In David Gelernter's book 1939: The Lost World of the Fair, he suggests that one of the differences between 1939 and today is that the media projected a great air of authority, and that people ate it up and accepted it. Everything was made in simple, declaritive statements, and presented in such a way so that the listener would be foolish to even consider any alternative. I highly recommend this book to anyone who wants to get a true feel for how different the world was 66 years ago.
posted by crunchland at 1:21 PM on January 21, 2005


Let natural selection (or "market forces" if you must) drive the form of the city and its neighborhoods.
I dunno- all those "market forces" result in too many Lowes and Applebee's displacing Ambrister's Hardware and Irene's Tavern, if you ask me. The market has too much control right now, since the market is now crowded with giants that roll over the little guy with money and influence.

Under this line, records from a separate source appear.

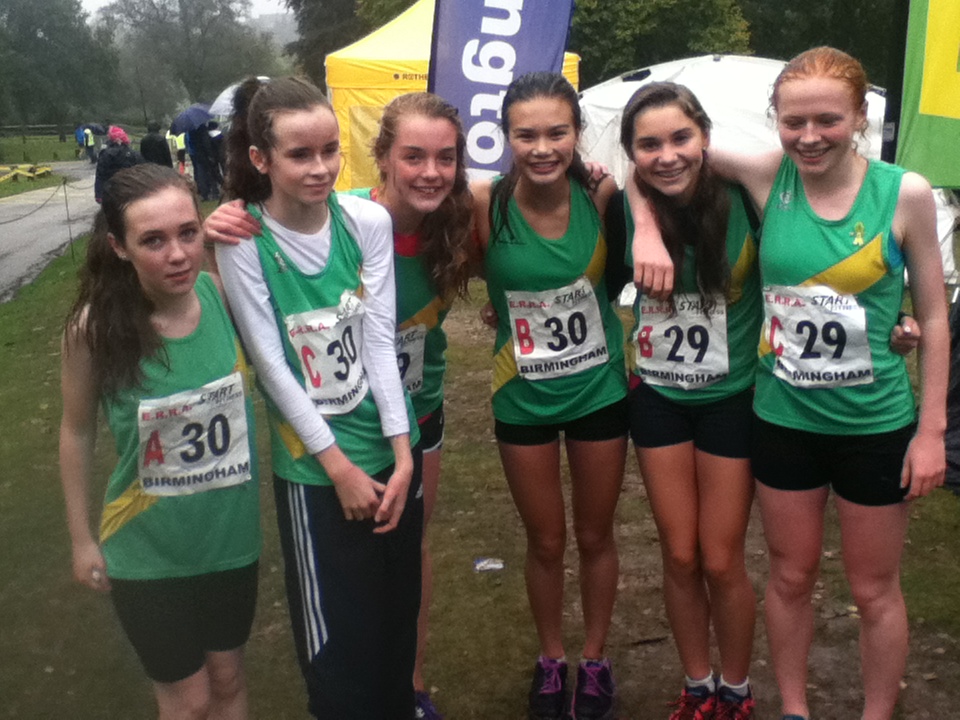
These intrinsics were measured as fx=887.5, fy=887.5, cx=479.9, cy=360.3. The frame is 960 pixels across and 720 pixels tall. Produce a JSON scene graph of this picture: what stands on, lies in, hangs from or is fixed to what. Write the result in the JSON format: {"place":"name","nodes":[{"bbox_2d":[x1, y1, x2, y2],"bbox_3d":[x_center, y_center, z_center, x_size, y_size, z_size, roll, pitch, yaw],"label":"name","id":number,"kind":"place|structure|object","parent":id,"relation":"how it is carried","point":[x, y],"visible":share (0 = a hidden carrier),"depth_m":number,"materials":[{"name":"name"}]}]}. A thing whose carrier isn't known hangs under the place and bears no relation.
{"place":"outdoors","nodes":[
{"label":"outdoors","id":0,"kind":"place"},
{"bbox_2d":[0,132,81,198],"label":"lawn","id":1,"kind":"structure","parent":0,"point":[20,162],"materials":[{"name":"green plant"}]},
{"bbox_2d":[0,163,50,182],"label":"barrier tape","id":2,"kind":"object","parent":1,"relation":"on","point":[44,168],"visible":0.95,"depth_m":30.08,"materials":[{"name":"yellow"}]},
{"bbox_2d":[0,163,102,304],"label":"road","id":3,"kind":"structure","parent":0,"point":[4,206],"materials":[{"name":"grey asphalt"}]},
{"bbox_2d":[81,126,96,162],"bbox_3d":[-17.276,-9.539,39.130,0.701,1.706,0.741,-9,18,-24],"label":"person","id":4,"kind":"object","parent":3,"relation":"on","point":[88,136],"visible":0.87,"depth_m":38.98},
{"bbox_2d":[80,122,106,133],"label":"umbrella","id":5,"kind":"object","parent":4,"relation":"in","point":[96,128],"visible":0.62,"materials":[{"name":"blue fabric"}]},
{"bbox_2d":[81,0,293,19],"label":"sky","id":6,"kind":"structure","parent":0,"point":[102,5],"materials":[{"name":"white"}]},
{"bbox_2d":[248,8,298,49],"label":"hill","id":7,"kind":"structure","parent":0,"point":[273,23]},
{"bbox_2d":[0,186,959,719],"label":"lawn","id":8,"kind":"structure","parent":0,"point":[949,511],"materials":[{"name":"green plant"}]},
{"bbox_2d":[62,178,74,260],"bbox_3d":[-6.138,-2.093,13.237,0.086,1.316,0.066,-2,16,-4],"label":"post","id":9,"kind":"object","parent":8,"relation":"on","point":[66,202],"visible":0.98,"depth_m":13.22,"materials":[{"name":"metal"}]},
{"bbox_2d":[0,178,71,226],"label":"rope","id":10,"kind":"object","parent":9,"relation":"attached to","point":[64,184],"visible":0.99,"depth_m":15.20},
{"bbox_2d":[93,125,139,203],"bbox_3d":[-5.486,-2.803,13.451,0.697,1.482,0.736,-2,16,-4],"label":"person","id":11,"kind":"object","parent":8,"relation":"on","point":[100,178],"visible":0.48,"depth_m":13.24},
{"bbox_2d":[57,165,265,719],"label":"woman","id":12,"kind":"object","parent":8,"relation":"on","point":[142,307],"visible":0.96,"depth_m":2.47},
{"bbox_2d":[186,121,224,200],"bbox_3d":[-5.864,-4.359,18.934,0.785,1.882,0.768,-2,16,-4],"label":"person","id":13,"kind":"object","parent":8,"relation":"on","point":[207,166],"visible":0.74,"depth_m":18.79},
{"bbox_2d":[171,104,216,133],"bbox_3d":[-6.386,-5.279,19.978,1.109,1.032,1.022,-2,16,-4],"label":"umbrella","id":14,"kind":"object","parent":13,"relation":"in","point":[191,115],"visible":0.76,"depth_m":19.65,"materials":[{"name":"blue fabric"}]},
{"bbox_2d":[208,77,269,117],"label":"umbrella","id":15,"kind":"object","parent":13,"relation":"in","point":[223,97],"visible":0.24,"depth_m":18.15,"materials":[{"name":"fabric"}]},
{"bbox_2d":[200,76,422,719],"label":"girl","id":16,"kind":"object","parent":8,"relation":"on","point":[350,464],"visible":0.95,"depth_m":2.55},
{"bbox_2d":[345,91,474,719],"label":"woman","id":17,"kind":"object","parent":8,"relation":"on","point":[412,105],"visible":0.53,"depth_m":2.90},
{"bbox_2d":[325,1,579,190],"bbox_3d":[-0.418,-3.477,12.320,3.172,3.205,3.314,-2,16,-4],"label":"yellow tent","id":18,"kind":"object","parent":8,"relation":"on","point":[402,23],"visible":0.35,"depth_m":11.35,"materials":[{"name":"yellow fabric"}]},
{"bbox_2d":[474,556,504,571],"bbox_3d":[0.042,0.944,4.116,0.162,0.026,0.125,-2,16,-4],"label":"litter","id":19,"kind":"object","parent":8,"relation":"on","point":[491,565],"visible":0.97,"depth_m":4.11,"materials":[{"name":"white"}]},
{"bbox_2d":[471,72,629,719],"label":"woman","id":20,"kind":"object","parent":8,"relation":"on","point":[525,243],"visible":0.95,"depth_m":2.98},
{"bbox_2d":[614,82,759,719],"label":"woman","id":21,"kind":"object","parent":8,"relation":"on","point":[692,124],"visible":0.9,"depth_m":2.85},
{"bbox_2d":[577,53,957,285],"bbox_3d":[2.722,-2.031,9.591,4.527,2.237,3.235,2,16,11],"label":"white tent","id":22,"kind":"object","parent":8,"relation":"on","point":[633,85],"visible":0.34,"depth_m":8.70,"materials":[{"name":"white fabric"}]},
{"bbox_2d":[697,43,954,719],"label":"woman","id":23,"kind":"object","parent":8,"relation":"on","point":[915,462],"visible":0.97,"depth_m":2.62},
{"bbox_2d":[893,0,959,191],"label":"green banner","id":24,"kind":"object","parent":8,"relation":"on","point":[921,109],"visible":0.96,"depth_m":4.82,"materials":[{"name":"green fabric"}]},
{"bbox_2d":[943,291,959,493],"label":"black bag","id":25,"kind":"object","parent":8,"relation":"on","point":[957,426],"visible":0.61,"depth_m":4.83,"materials":[{"name":"black fabric"}]},
{"label":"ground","id":26,"kind":"structure","parent":0},
{"bbox_2d":[0,123,75,138],"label":"fence","id":27,"kind":"object","parent":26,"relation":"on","point":[42,126],"visible":0.69,"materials":[{"name":"brown wood"}]},
{"bbox_2d":[0,0,121,135],"label":"tree","id":28,"kind":"object","parent":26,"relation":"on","point":[22,25],"visible":0.96,"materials":[{"name":"green plant"}]},
{"bbox_2d":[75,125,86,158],"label":"person","id":29,"kind":"object","parent":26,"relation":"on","point":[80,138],"visible":0.52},
{"bbox_2d":[139,120,171,167],"bbox_3d":[-6.243,-3.836,17.131,0.625,1.552,0.642,-2,16,-4],"label":"person","id":30,"kind":"object","parent":26,"relation":"on","point":[158,156],"visible":0.6,"depth_m":16.92},
{"bbox_2d":[166,127,188,171],"bbox_3d":[-8.365,-5.836,24.593,0.682,1.578,0.966,-7,17,-18],"label":"person","id":31,"kind":"object","parent":26,"relation":"on","point":[179,146],"visible":0.56,"depth_m":24.36},
{"bbox_2d":[97,0,280,120],"label":"tree","id":32,"kind":"object","parent":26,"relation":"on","point":[203,35],"visible":0.91,"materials":[{"name":"plant"}]},
{"bbox_2d":[281,0,415,82],"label":"tree","id":33,"kind":"object","parent":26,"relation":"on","point":[348,43],"visible":0.37,"depth_m":30.43,"materials":[{"name":"green plant"}]},
{"bbox_2d":[426,0,576,175],"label":"feather flag","id":34,"kind":"object","parent":26,"relation":"on","point":[444,51],"visible":0.76,"depth_m":6.32,"materials":[{"name":"blue fabric"}]},
{"bbox_2d":[568,0,753,80],"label":"tree","id":35,"kind":"object","parent":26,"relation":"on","point":[668,5],"visible":0.59,"depth_m":24.63,"materials":[{"name":"green plant"}]},
{"bbox_2d":[737,0,902,80],"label":"tree","id":36,"kind":"object","parent":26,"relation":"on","point":[794,11],"visible":0.48,"depth_m":24.15,"materials":[{"name":"green plant"}]},
{"bbox_2d":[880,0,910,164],"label":"pole","id":37,"kind":"object","parent":26,"relation":"on","point":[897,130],"visible":0.55,"depth_m":5.93,"materials":[{"name":"black"}]}
]}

Everything was made in simple, declaritive statements, and presented in such a way so that the listener would be foolish to even consider any alternative.
Kind of reminds me of the current administration and its lackeys.
posted by Doohickie at 4:26 PM on January 21, 2005


A lot of what seems to be market forces can actually be traced back to local government policies. My town (Ann Arbor) is so inefficient at processing new businesses that the only new stores downtown are high-end chains -- independent stores don't have the deep pockets to pay rent for 8 months while waiting for their pending application.
posted by Tlogmer at 11:21 PM on January 21, 2005


Well, I was using "market forces" as a worst-fit term. I do prefer "natural selection", since I think of this as a matter of ecology rather than economics. If it's pure economics, I agree, you get shit.

But you're right, the outcome ends up the same: Eggs get broken or go rotten in a broken refrigerator, so to speak; and it's all for naught if people don't care about the place where they live. Where both Mumford and le Courbousier failed, IMO, is that they failed at a very deep level to understand what it was that made people love a place. Your neighborhood could be wonderful by most objective measures, and you might hate it; similarly, the neighborhood could be awful by objective measures, and people grow up to love it.